Project description:The majority of estrogen receptor (ER)-positive breast cancers are treated with endocrine therapy. While this is effective, acquired resistance to therapies targeted against ER is a major clinical challenge. Here, model systems of ER-positive breast cancers with differential susceptibility to endocrine therapy were employed to define common nodes for new therapeutic interventions. These analyses revealed that cell cycle progression is effectively uncoupled from the activity and functional state of ER in these models. In this context, cyclin D1 expression and retinoblastoma tumor suppressor protein (RB) phosphorylation are maintained even with efficient ablation of ER with pure antagonists. These therapy-resistant models recapitulate a key feature of deregulated RB/E2F transcriptional control. Correspondingly, a gene expression signature of RB-dysfunction is associated with luminal B breast cancer, which exhibits a relatively poor response to endocrine therapy.

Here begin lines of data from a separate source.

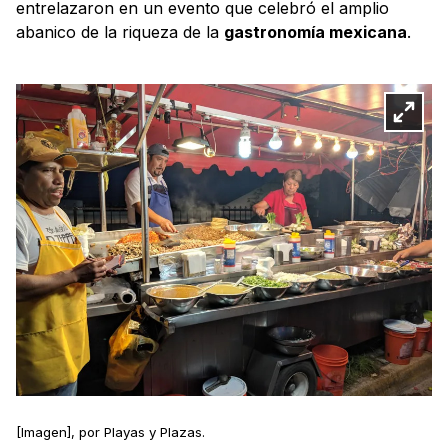
entrelazaron en un evento que celebró el amplio
abanico de la riqueza de la
gastronomía mexicana
.
[Imagen], por Playas y Plazas.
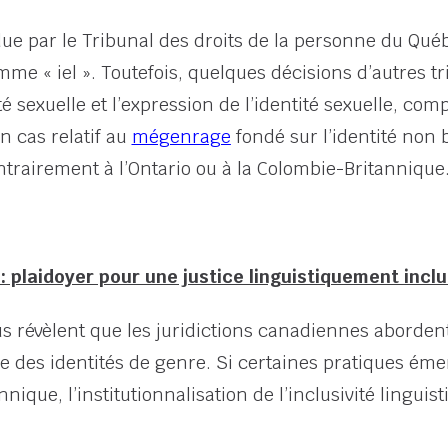
ue par le Tribunal des droits de la personne du Qué
e « iel ». Toutefois, quelques décisions d’autres t
té sexuelle et l’expression de l’identité sexuelle, compo
n cas relatif au
mégenrage
fondé sur l’identité non
ntrairement à l’Ontario ou à la Colombie-Britannique
: plaidoyer pour une justice linguistiquement inclu
s révèlent que les juridictions canadiennes aborden
e des identités de genre. Si certaines pratiques é
nique, l’institutionnalisation de l’inclusivité lingu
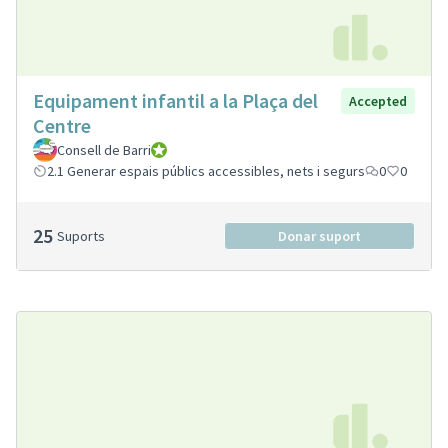
Equipament infantil a la Plaça del
Accepted
Centre
Consell de Barri
Consell de Barri
2.1 Generar espais públics accessibles, nets i segurs
0
0
25
Suports
Donar suport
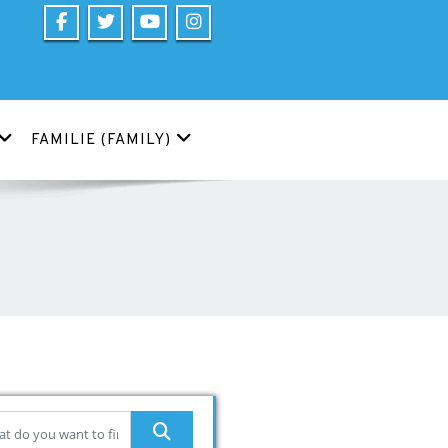
FAMILIE (FAMILY)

These collective findings suggest that suppression of cyclin D-supported kinase activity and restoration of RB-mediated transcriptional repression could represent a viable therapeutic option in tumors that fail to respond to hormone-based therapies. Consistent with this hypothesis, a highly selective CDK4/6 inhibitor, PD-0332991, was effective at suppressing the proliferation of all hormone refractory models analyzed. Importantly, PD-0332991 led to a stable cell cycle arrest that was fundamentally distinct from those elicited by ER antagonists, and was capable of inducing aspects of cellular senescence in hormone therapy refractory cell populations. These findings underscore the clinical utility of downstream cytostatic therapies in treating tumors that have experienced failure of endocrine therapy.